Consumer Survey Finds ‘Split’ in Travel, Vaccine Perspectives

A picture of Harvest Host founders Joel Holland and Mary Ashley

RVer membership club Harvest Hosts unveiled its newest study on consumer travel mindsets, highlighting a split when it comes to safety decisions – such as vaccine passport use.

The survey found overall “hope” for the travel industry in the coming summer months, with projections showing much different circumstances compared with last year. Americans are booking trips as vaccines roll out – yet many are running into overbooked campsites and accommodations, driving alternative options.

“The vaccine rollout is in full swing now across the U.S.,” Harvest Hosts CEO Joel Holland said. “RVing was celebrated as a safe mode of travel during the peak of the pandemic, and we are confident that in this post-vaccination phase, road travel will remain strong. In the last year, travelers have rediscovered the road trip. The survey ahead of the much-anticipated 2021 summer travel season shed light on the planning that is already underway, where the most popular destinations will be and what we can expect out of the RV community.”

Key survey findings include 71% of travelers confirming they are fully vaccinated or awaiting a second dose. Thirty-two percent indicated they would only travel with those who are fully vaccinated, and 52% said they are willing to travel with both unvaccinated and vaccinated people.

“Only 17% of respondents have allocated less budget to travel this year than last, indicating a strong desire to travel and plan for this year,” Harvest Hosts stated.

However, travelers are split on their feelings surrounding “vaccine passports” – a potential means to confirm an individual’s vaccination status.
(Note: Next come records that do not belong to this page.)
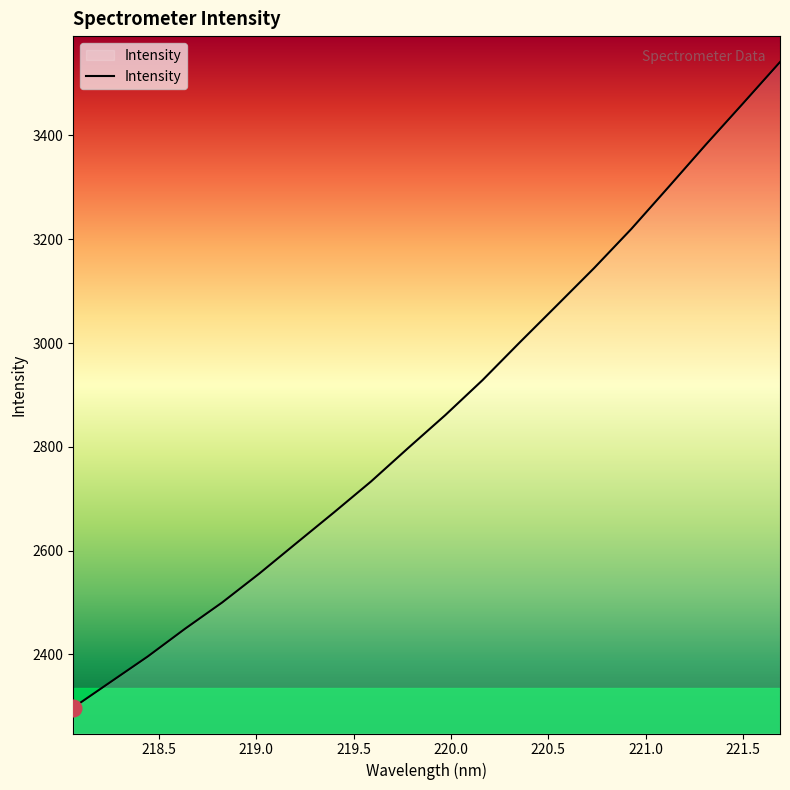

What is the minimum value shown in the chart?

2297.6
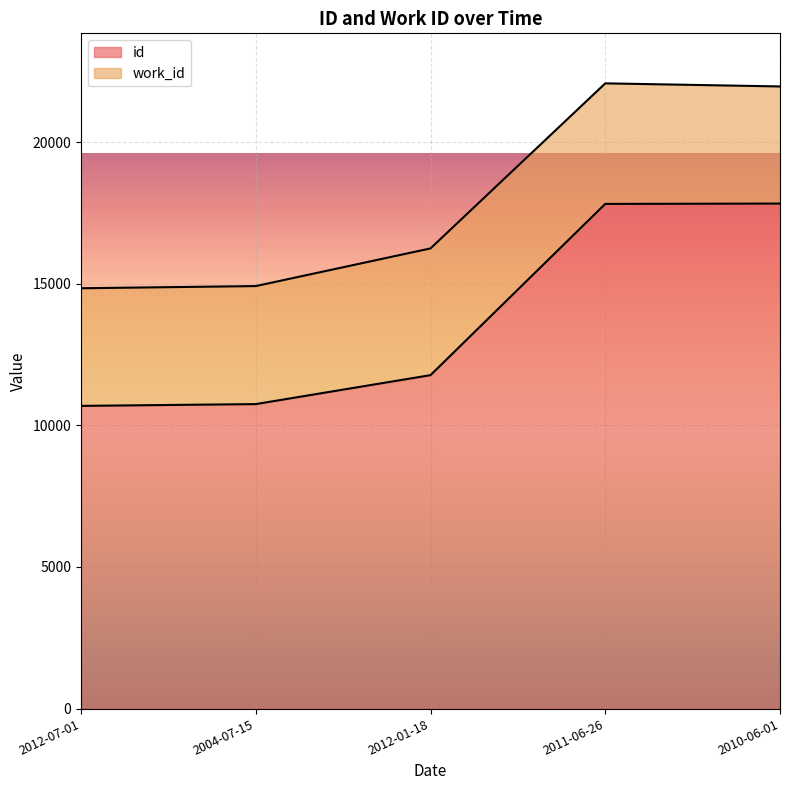

Count the number of categories in the chart.

5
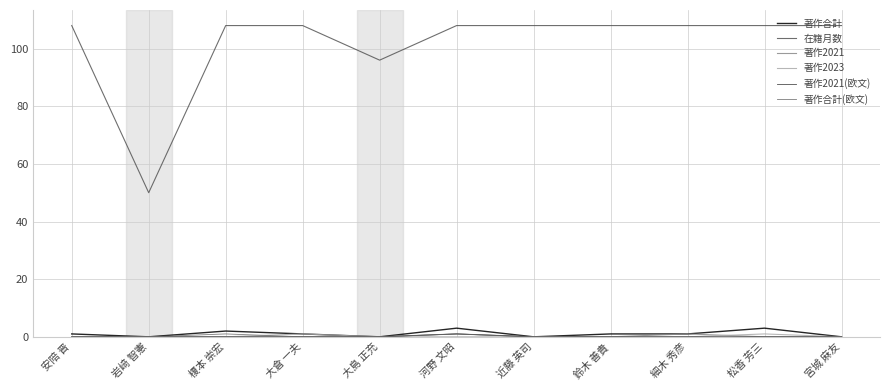

At how many categories does at least one series exceed 0?

11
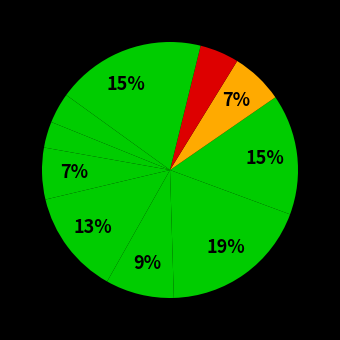

How many slices are in this pie chart?

11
When asked about willingness to show a vaccine passport to enter hotels, restaurants and attractions, 74% of vaccinated respondents said they would comply. Fifteen percent of vaccinated respondents expressed “reluctance” to show a vaccine passport, but said they still ultimately would.

Of total travelers surveyed, 20% said they would decline to show it, even it meant not entering an area or event.

Across the board, Harvest Hosts stated feelings were split on destinations imposing the rules themselves. If vaccine passports were a requirement, 44% said they would be more interested in visiting an area, while 38% said they would be less interested.

“Around one-fifth of respondents were undecided on the issue, and could eventually impact how these businesses decide to operate in the post-vaccination era,” Harvest Hosts stated.

Campsites are overbooked in the pandemic’s wake, the club stated, and many RVers are taking notice of limited vacancies and inflated prices. The notion is driving many RVers to seek alternative locations.

More than half of travelers are booking trips now, the survey found, with only 9% of summer travel plans already booked.

Many travelers expressed interest in exploring locations that are not campgrounds, the survey found, with 59% noting national and state parks. More than half of travelers, 56%, said they would most like to explore the West Coast. The least interest was found in the Southeast.

Employment, age and income are main factors in travel decisions, the survey reported. About one-third of respondents said they planned to spend two weeks to a month on the road this year. Within that group, 53% said 2021 travel budgets are in the $1,000-$5,000 range. The numbers are similar to 2019, Harvest Hosts stated, indicating travel is picking back up to pre-Covid levels.

“Overall, the study validates what everyone has been feeling the last year, which is the innate desire to travel,” Harvest Hosts stated. “People are ready, and while many want to do it the right way, there are still strong feelings on both sides regarding precautions such as vaccine passports. This is a decision that will ultimately come down to the business themselves to decide, and data like this should be taken into account. While the COVID-19 pandemic is fading, the new discussions around vaccine passports, indoor capacity and masks are here to stay.”